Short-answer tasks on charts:
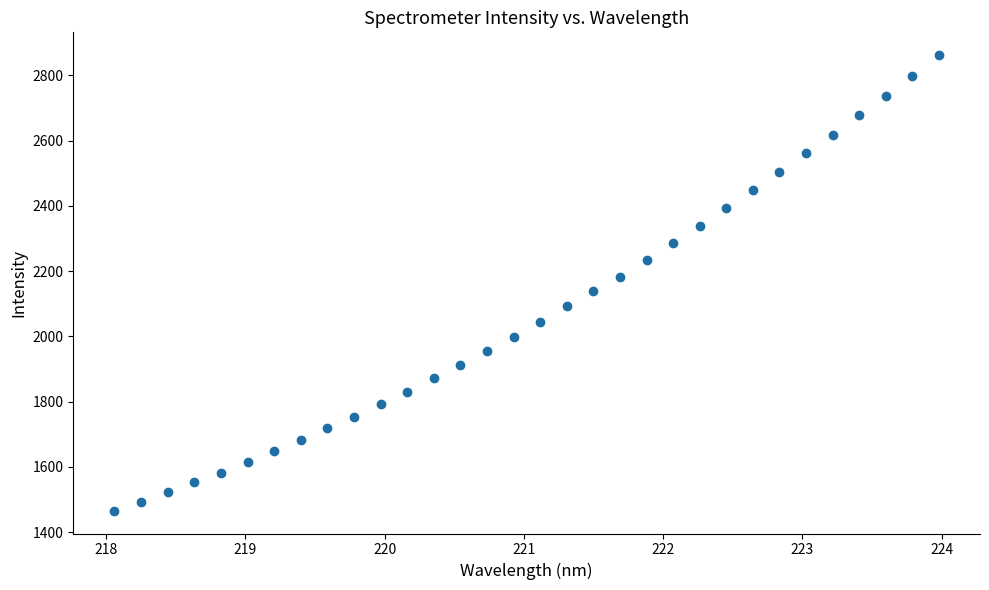

What is the range of X values (max minus min)?

5.9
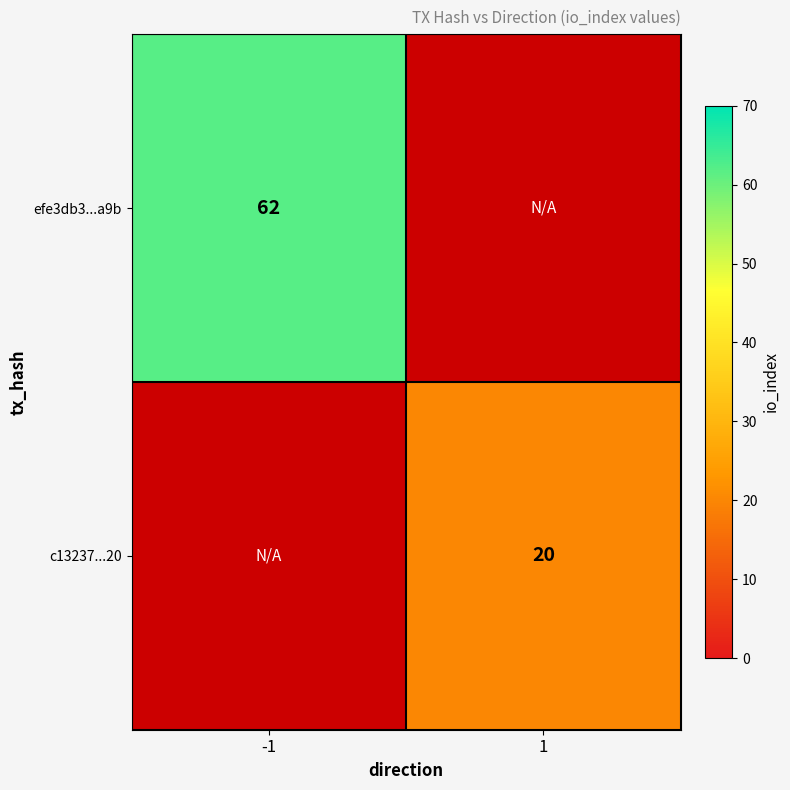

Is it true that c13237...20 equals 11 at 1?

False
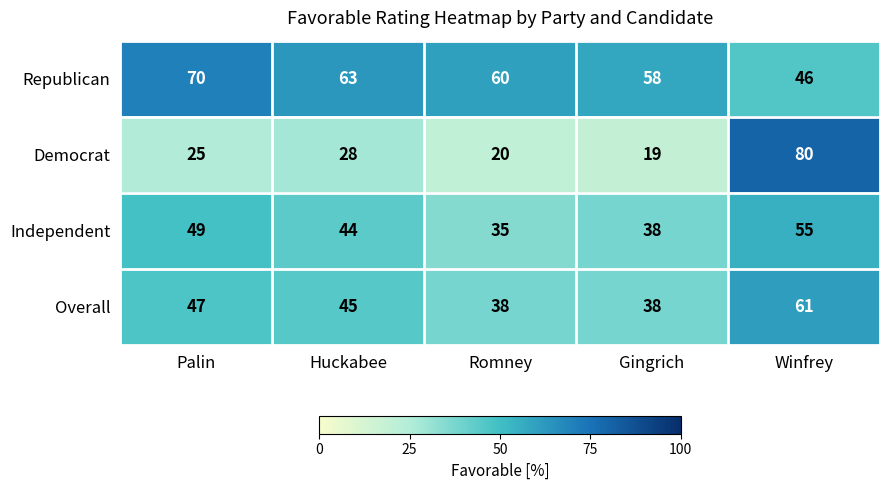

What is the sum of all Overall values?

229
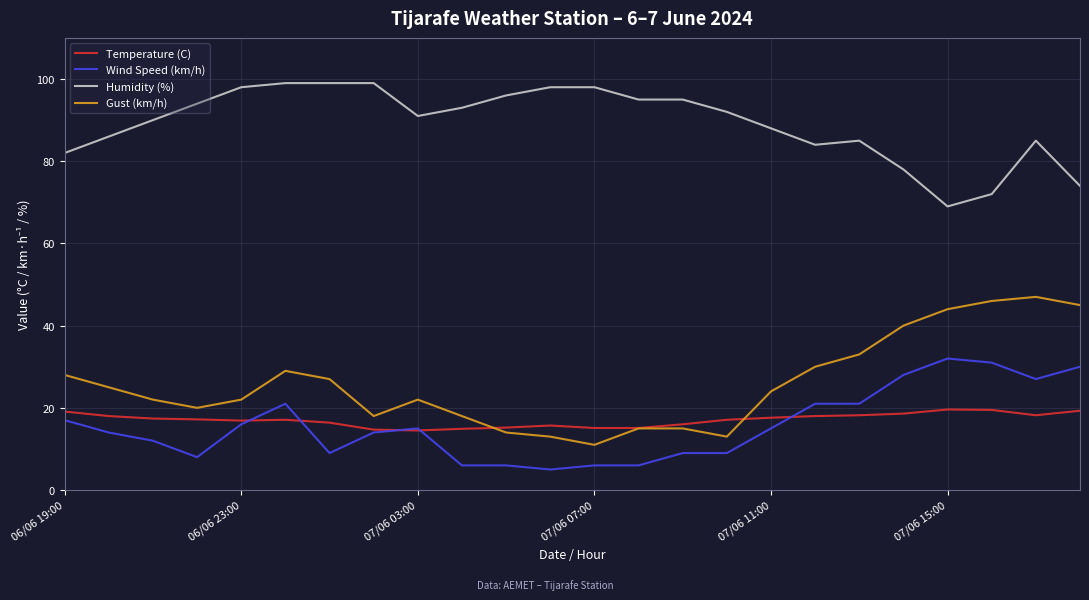

List the series in order of their peak value, lowest first.

Temperature (C), Wind Speed (km/h), Gust (km/h), Humidity (%)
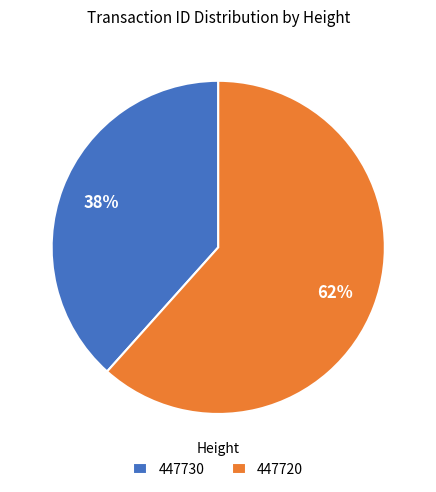

How many slices are in this pie chart?

2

● What to work on: Reproduce the lines above word for word, leaving out the pictures.

● Finished exercise:
What is the range of X values (max minus min)?

5.9

Is it true that c13237...20 equals 11 at 1?

False

What is the sum of all Overall values?

229

List the series in order of their peak value, lowest first.

Temperature (C), Wind Speed (km/h), Gust (km/h), Humidity (%)

How many slices are in this pie chart?

2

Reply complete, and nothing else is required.